'''

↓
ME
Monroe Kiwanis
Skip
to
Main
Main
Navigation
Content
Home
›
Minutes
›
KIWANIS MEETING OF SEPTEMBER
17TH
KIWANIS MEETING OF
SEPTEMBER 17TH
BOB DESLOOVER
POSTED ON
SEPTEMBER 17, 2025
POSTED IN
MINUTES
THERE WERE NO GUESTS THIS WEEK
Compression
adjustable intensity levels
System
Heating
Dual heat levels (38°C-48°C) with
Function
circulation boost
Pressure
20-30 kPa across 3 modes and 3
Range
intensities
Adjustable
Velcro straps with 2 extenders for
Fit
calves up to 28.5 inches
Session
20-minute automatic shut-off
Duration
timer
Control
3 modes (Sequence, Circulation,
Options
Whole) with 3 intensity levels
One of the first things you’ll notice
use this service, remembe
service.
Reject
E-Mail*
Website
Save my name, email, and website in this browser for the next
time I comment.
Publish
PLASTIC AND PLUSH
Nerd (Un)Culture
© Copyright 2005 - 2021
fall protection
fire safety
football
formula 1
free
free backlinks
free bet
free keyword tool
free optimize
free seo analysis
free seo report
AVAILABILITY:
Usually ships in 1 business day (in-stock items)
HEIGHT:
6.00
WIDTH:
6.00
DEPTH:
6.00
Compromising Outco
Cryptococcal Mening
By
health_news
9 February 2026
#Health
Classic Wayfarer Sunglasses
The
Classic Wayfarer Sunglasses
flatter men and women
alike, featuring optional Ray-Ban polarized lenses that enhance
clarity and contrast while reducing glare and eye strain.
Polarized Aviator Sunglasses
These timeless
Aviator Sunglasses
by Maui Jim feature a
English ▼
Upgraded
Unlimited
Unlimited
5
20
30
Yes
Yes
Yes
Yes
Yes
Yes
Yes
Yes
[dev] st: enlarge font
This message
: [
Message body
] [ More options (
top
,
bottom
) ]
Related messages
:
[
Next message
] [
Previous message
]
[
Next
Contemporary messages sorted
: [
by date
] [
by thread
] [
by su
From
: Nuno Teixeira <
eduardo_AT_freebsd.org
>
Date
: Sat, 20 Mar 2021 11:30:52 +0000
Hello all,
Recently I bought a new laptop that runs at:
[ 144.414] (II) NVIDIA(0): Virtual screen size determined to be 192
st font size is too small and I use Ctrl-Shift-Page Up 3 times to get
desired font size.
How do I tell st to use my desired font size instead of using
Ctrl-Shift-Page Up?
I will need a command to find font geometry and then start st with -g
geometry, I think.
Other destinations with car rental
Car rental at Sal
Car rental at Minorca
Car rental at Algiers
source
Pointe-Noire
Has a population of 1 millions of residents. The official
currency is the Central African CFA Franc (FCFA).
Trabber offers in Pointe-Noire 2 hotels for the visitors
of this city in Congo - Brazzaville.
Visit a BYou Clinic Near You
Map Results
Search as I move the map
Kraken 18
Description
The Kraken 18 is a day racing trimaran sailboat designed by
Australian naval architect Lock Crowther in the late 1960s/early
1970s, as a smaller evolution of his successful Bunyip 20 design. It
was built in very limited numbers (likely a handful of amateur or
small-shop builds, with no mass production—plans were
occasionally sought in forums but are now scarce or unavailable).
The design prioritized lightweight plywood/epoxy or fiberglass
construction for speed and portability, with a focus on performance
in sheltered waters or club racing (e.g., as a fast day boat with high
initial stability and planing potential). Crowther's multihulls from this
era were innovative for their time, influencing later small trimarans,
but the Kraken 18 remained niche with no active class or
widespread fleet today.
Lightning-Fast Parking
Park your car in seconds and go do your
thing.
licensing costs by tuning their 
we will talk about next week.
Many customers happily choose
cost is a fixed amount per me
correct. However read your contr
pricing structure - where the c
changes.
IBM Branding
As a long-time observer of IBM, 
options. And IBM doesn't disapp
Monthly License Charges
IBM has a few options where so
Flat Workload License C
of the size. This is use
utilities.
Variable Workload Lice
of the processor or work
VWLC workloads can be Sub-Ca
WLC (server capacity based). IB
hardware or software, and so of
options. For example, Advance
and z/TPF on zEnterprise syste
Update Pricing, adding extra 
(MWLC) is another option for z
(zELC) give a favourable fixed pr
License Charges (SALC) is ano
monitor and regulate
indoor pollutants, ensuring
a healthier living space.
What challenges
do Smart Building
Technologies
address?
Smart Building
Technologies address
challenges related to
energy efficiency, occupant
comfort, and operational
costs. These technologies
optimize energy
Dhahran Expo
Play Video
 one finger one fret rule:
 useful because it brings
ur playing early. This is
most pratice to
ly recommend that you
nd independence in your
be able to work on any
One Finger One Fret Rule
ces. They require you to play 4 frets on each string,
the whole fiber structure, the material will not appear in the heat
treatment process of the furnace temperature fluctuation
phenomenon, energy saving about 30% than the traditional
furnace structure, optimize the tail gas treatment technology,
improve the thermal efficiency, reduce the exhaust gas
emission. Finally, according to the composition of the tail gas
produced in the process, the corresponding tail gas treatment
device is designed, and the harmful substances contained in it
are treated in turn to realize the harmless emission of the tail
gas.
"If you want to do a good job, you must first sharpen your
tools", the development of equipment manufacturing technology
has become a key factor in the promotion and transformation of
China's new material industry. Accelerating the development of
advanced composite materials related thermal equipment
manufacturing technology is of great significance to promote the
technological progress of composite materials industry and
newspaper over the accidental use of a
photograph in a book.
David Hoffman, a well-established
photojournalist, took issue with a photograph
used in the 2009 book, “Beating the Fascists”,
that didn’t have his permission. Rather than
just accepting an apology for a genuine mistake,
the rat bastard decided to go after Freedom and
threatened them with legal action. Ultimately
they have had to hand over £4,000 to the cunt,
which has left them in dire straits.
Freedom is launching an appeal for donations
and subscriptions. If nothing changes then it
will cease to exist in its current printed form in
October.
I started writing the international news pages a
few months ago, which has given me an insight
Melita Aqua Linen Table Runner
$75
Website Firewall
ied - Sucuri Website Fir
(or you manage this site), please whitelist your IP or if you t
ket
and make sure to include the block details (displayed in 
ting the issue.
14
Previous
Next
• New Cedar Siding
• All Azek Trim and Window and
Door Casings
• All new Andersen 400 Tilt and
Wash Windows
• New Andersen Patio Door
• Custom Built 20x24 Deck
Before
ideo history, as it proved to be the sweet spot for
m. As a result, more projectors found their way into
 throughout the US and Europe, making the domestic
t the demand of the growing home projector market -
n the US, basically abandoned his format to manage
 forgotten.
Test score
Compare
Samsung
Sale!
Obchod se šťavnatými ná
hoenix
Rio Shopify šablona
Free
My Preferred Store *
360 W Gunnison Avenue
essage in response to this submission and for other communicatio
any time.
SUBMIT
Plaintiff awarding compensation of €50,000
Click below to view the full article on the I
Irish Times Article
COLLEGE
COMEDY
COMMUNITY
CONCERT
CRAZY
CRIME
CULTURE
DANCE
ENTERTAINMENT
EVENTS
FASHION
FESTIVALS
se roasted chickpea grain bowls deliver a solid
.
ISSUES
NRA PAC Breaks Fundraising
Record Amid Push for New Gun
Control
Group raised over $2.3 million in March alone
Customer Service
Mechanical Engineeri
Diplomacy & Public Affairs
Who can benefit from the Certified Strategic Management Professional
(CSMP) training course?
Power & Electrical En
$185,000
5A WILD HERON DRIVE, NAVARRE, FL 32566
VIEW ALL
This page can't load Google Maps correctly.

'''

_WORK ITEM_: Using the listing, say how many lines include the word "book", and add nothing else.

_COMPLETED EXERCISE_: 2